PASSAGE SHOWN:
***
# FROM DISH: 622 Upgrade Rebate Details!



## Mark Lamutt (Mar 24, 2002)

DISH Network is excited about the upcoming $200 equipment credit promotion. This promotion will be available to customers who exchange their existing 921 or 942 receivers for a ViP622 HD/DVR through our DISHN’ It Up receiver upgrade program. 

To deliver the best customer experience, we have created a temporary support line beginning April 1st. Please contact us at 1-888-825-2569 and follow the prompts. A special group of trained customer service representatives will help you with your upgrade questions. This toll free number will be active from 8:00 AM EST on April 1st and will remain active until initial demand has been fulfilled. 

You should expect shipment of the ViP622 within an estimated 2-3 weeks from your order date. This is based on our current demand. 

We value your business. If you are not ready to exchange your receiver or upgrade to our new DishHD programming, we understand. The $200.00 equipment credit promotion will be available until August 1, 2006. Take your time, and when you are ready, we will be here.
***
SUPPLIED INFORMATION:
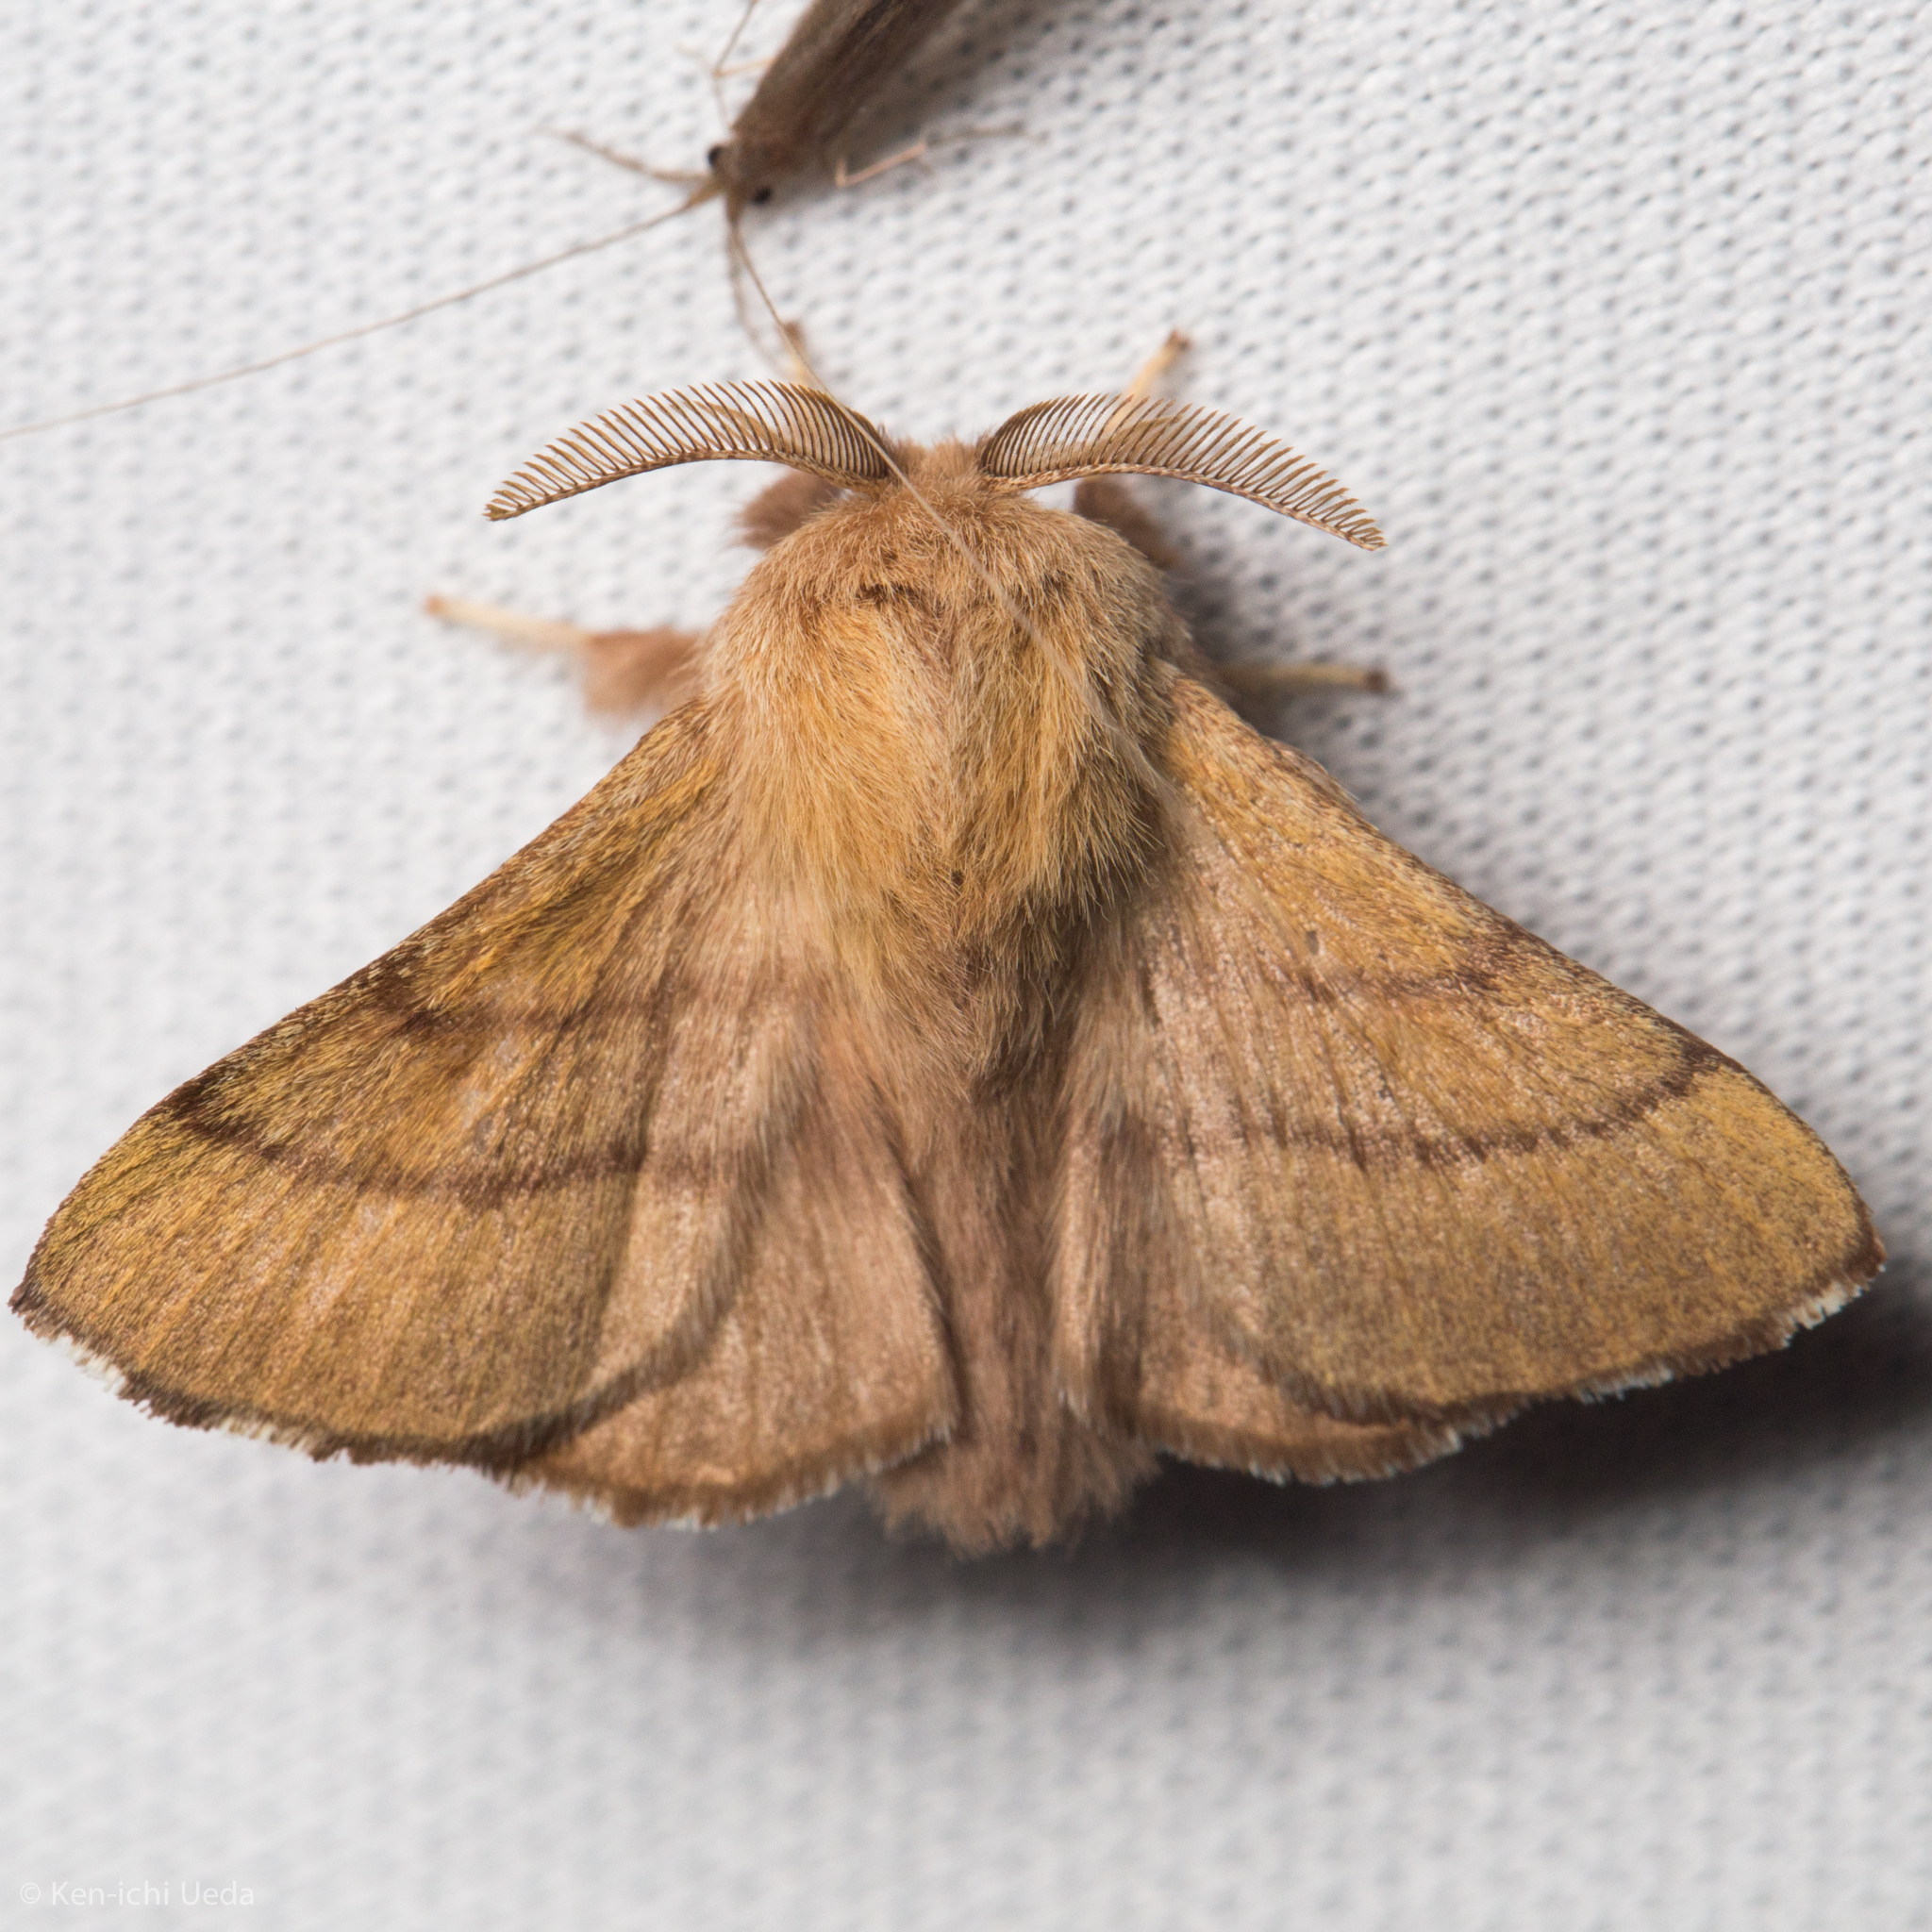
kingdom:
***
REQUIRED TASK 1: Write out the DISH upgrade rebate post word for word, between "# FROM DISH: 622" and "has been fulfilled.", inclusive.
REQUIRED TASK 2:
For each statement, say yes or no according to the DISH upgrade rebate post, and quote the words from it that decide the answer.
(a) The temporary support number is toll free.
(b) The equipment credit promotion ends on April 1, 2006.
(c) Customers should expect the ViP622 to ship within one week of ordering.
REQUIRED TASK 3: Carry on the DISH upgrade rebate post from the point where it stops.

RESULT 1:
# FROM DISH: 622 Upgrade Rebate Details!



## Mark Lamutt (Mar 24, 2002)

DISH Network is excited about the upcoming $200 equipment credit promotion. This promotion will be available to customers who exchange their existing 921 or 942 receivers for a ViP622 HD/DVR through our DISHN’ It Up receiver upgrade program. 

To deliver the best customer experience, we have created a temporary support line beginning April 1st. Please contact us at 1-888-825-2569 and follow the prompts. A special group of trained customer service representatives will help you with your upgrade questions. This toll free number will be active from 8:00 AM EST on April 1st and will remain active until initial demand has been fulfilled.

RESULT 2:
(a) Yes: "This toll free number will be active from 8:00 AM EST on April 1st"
(b) No: "The $200.00 equipment credit promotion will be available until August 1, 2006."
(c) No: "You should expect shipment of the ViP622 within an estimated 2-3 weeks from your order date."

RESULT 3:
In closing, please understand that this toll free number is only for customers with existing 921 and 942 receivers who wish to upgrade to a ViP622. If you have other concerns or are calling after the special hotline is no longer available, please call 1-800-333-3474 (DISH).

We would like to make your participation in this promotion as easy and convenient as possible. Thank you for your understanding.

Sincerely, 
DISH Network Customer Support


----------



## Rogueone (Jan 29, 2004)

weren't there some posts here a couple minutes ago  doh!


----------



## James Long (Apr 17, 2003)

There is a similar thread in the Dish General forum where the merits of the offer are being dissed, er discussed.

http://www.dbstalk.com/showthread.php?t=55534

Closing this one to avoid duplicate conversations.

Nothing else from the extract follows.